Why Dungeon Runs Are My New Favourite Thing About Hearthstone

Have you read our weekly What We Played articles? There’s no doubt that some of you skip the bits where we say what we played and just pop in your own entries in the comments section, which means you might have missed that I tend to dip in and out of Hearthstone’s Tavern Brawl quite a bit. This probably upsets Dom quite a bit as well.

The Tavern Brawl is the part of the game that involves the least interaction with other players and introduces unique rules that end up breaking the game in fun ways. Solo Adventures also do this a bit too, but now Blizzard have added a new mode to the game that seems tailor made for me. Dungeon Run had me hooked the very first time I played it, and what’s more, it’s entirely free and requires no financial commitment.

So what is the Dungeon Run? I’ve tried to come up with many ways to describe it, but perhaps the simplest way is to say it’s Hearthstone with you building up to beat the Dungeon Boss. You do this by raiding the dungeon, defeating bosses, collecting loot in the form of new cards, and treasure that utterly breaks the game.

Naturally the first few games in each Dungeon Run are relatively simple and light games with the odds heavily stacked in the players’ favour. However, just like most dungeons in fantasy RPGs, more powerful foes dwell within them the deeper you go.

This is what makes Dungeon Runs so much of a challenge and indeed what makes them fun. Since the bosses are selected from a pool, depending on which treasure you obtained and the composition of your deck, you’re either up for an easier run or an absolute struggle. Like most Rogue-Lites, this does occasionally land you with a painfully unfair run, but there are also moments where you can feel like a genius.

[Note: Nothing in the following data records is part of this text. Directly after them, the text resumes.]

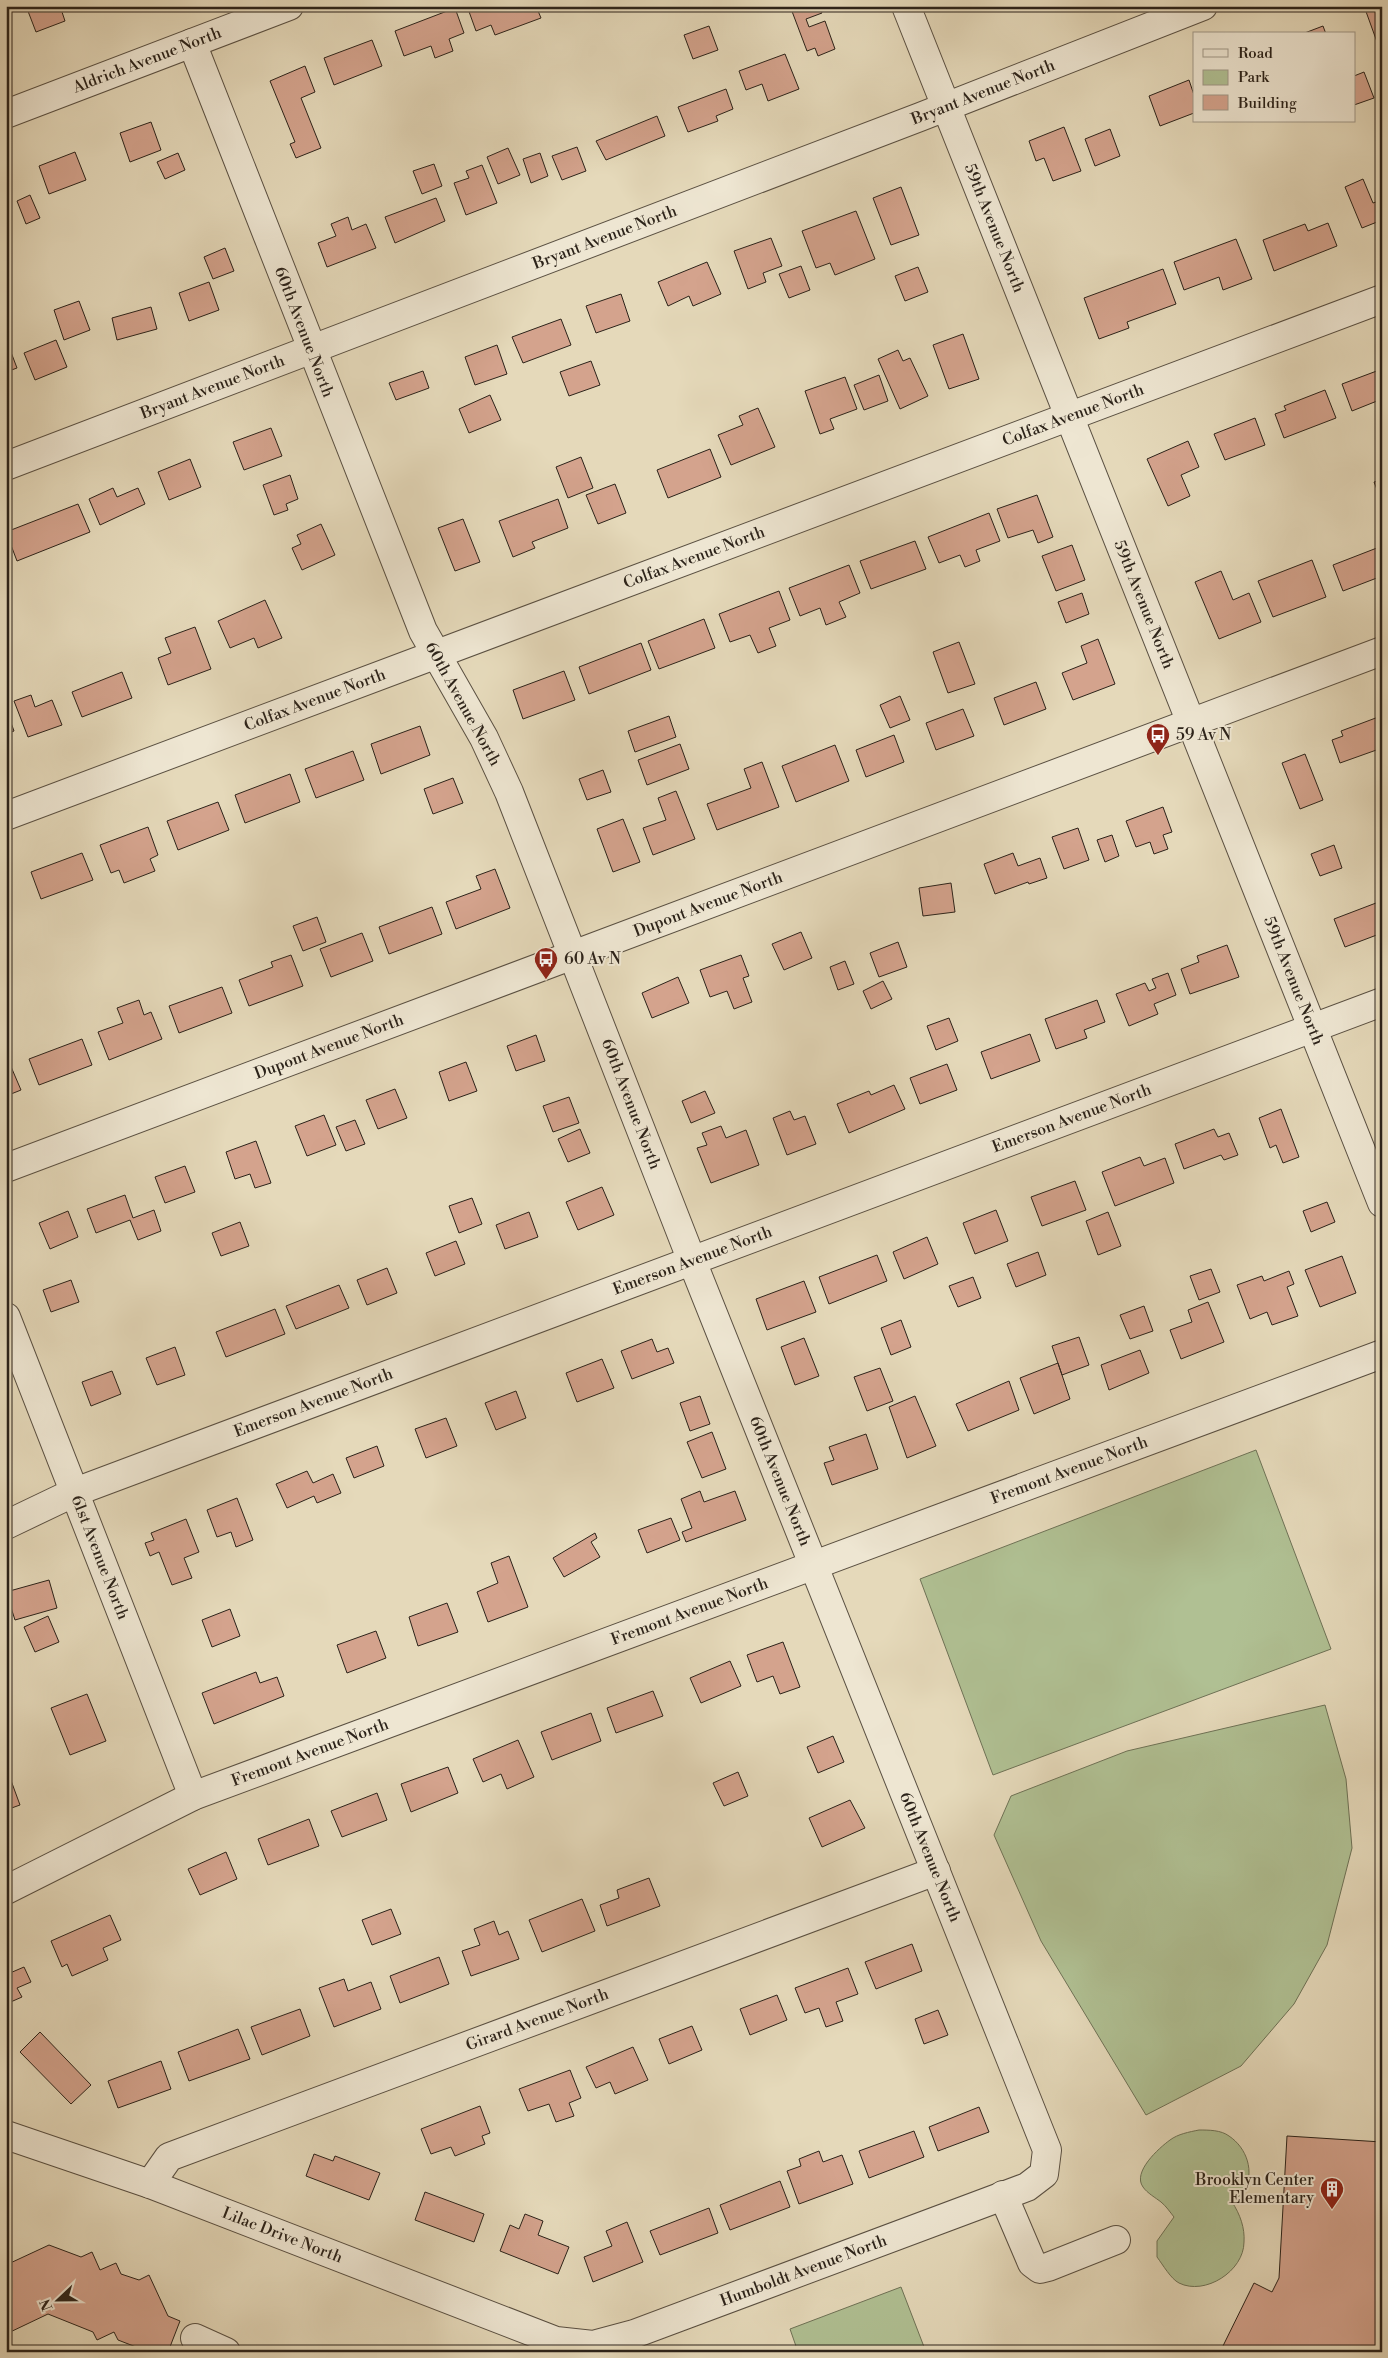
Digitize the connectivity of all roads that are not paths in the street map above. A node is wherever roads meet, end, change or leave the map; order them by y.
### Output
1 (289, 6) edge
2 (906, 6) edge
3 (1203, 6) edge
4 (192, 43) junction
5 (945, 107) junction
6 (6, 114) edge
7 (1382, 299) edge
8 (311, 350) junction
9 (1070, 418) junction
10 (6, 466) edge
11 (1382, 651) edge
12 (435, 654) junction
13 (1190, 723) junction
14 (6, 816) edge
15 (573, 955) junction
16 (1382, 1002) edge
17 (1313, 1028) junction
18 (6, 1168) edge
19 (1382, 1203) edge
20 (692, 1261) junction
21 (6, 1317) edge
22 (1382, 1354) edge
23 (75, 1492) junction
24 (6, 1525) edge
25 (814, 1565) junction
26 (193, 1796) junction
27 (936, 1870) junction
28 (6, 1890) edge
29 (6, 2135) edge
30 (1044, 2174) joint
31 (150, 2184) junction
32 (1003, 2195) junction
33 (1116, 2240) dead end
34 (195, 2338) dead end
35 (551, 2346) edge
36 (226, 2352) edge

1 - 4 street, Aldrich Avenue North
2 - 5 street, 59th Avenue North
3 - 5 street, Bryant Avenue North
4 - 6 street, Aldrich Avenue North
4 - 8 street, 60th Avenue North
5 - 8 street, Bryant Avenue North
5 - 9 street, 59th Avenue North
7 - 9 street, Colfax Avenue North
8 - 10 street, Bryant Avenue North
8 - 12 street, 60th Avenue North
9 - 12 street, Colfax Avenue North
9 - 13 street, 59th Avenue North
11 - 13 street, Dupont Avenue North
12 - 14 street, Colfax Avenue North
12 - 15 street, 60th Avenue North
13 - 15 street, Dupont Avenue North
13 - 17 street, 59th Avenue North
15 - 18 street, Dupont Avenue North
15 - 20 street, 60th Avenue North
16 - 17 street, Emerson Avenue North
17 - 19 street, 59th Avenue North
17 - 20 street, Emerson Avenue North
20 - 23 street, Emerson Avenue North
20 - 25 street, 60th Avenue North
21 - 23 street, 61st Avenue North
22 - 25 street, Fremont Avenue North
23 - 24 street, Emerson Avenue North
23 - 26 street, 61st Avenue North
25 - 26 street, Fremont Avenue North
25 - 27 street, 60th Avenue North
26 - 28 street, Fremont Avenue North
27 - 30 street, 60th Avenue North
27 - 31 street, Girard Avenue North
29 - 31 street, Lilac Drive North
30 - 32 street, Humboldt Avenue North
31 - 35 street, Lilac Drive North
32 - 33 street
32 - 35 street, Humboldt Avenue North
34 - 36 street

Unlike a Rogue-Lite, it has a more arcade game feel to it. When you eventually lose, you can restart from the beginning, but there’s no sense of overarching progression, it instead feels like you’ve just inserted a coin and pressed the start button to have another go. Occasionally I found myself in unwinnable situations that are frustrating ways to end a good run, but on the odd occasion there are narrow victories that feel wonderfully satisfying.

My sole fully successful run I had was as a Warlock. I’d picked up a treasure that reduced all minions that cost above 5 mana to costing just 5 mana and then had a choice which included 2 Molten Giants as a card choice. Since they cost less per damage taken, I wondered if that synergy carried over, even when their overall cost reduced to 5, and in a gloriously game balance breaking moment, it did. I later had the opportunity to take a spell card that replaced all minions in my hand with one in play, so naturally a hand of Molten Giants for free was inevitable.

This new mode even gives you some cards from the new Kobolds & Catacombs set to play around with. Having seen a majority of the new set’s cards, I do like what it’s doing a lot and it’s well worth looking into if Hearthstone as a TCG excites you, but with the new Dungeon Run there’s no real obligation to do so. If you just want a fun game to play where there’s just you and the AI, Hearthstone now properly caters to this desire.

In creating the Dungeon Run, Blizzard’s masterstroke may be that it not only caters for new and existing players, but also those sceptical about the business practice of free-to-play games with microtransactions. It’s different enough and has the lowest possible barrier of entry – free. As such, there’s really no excuse, outside of not owning a PC or mobile phone, not to at least give the Hearthstone Dungeon Run a try.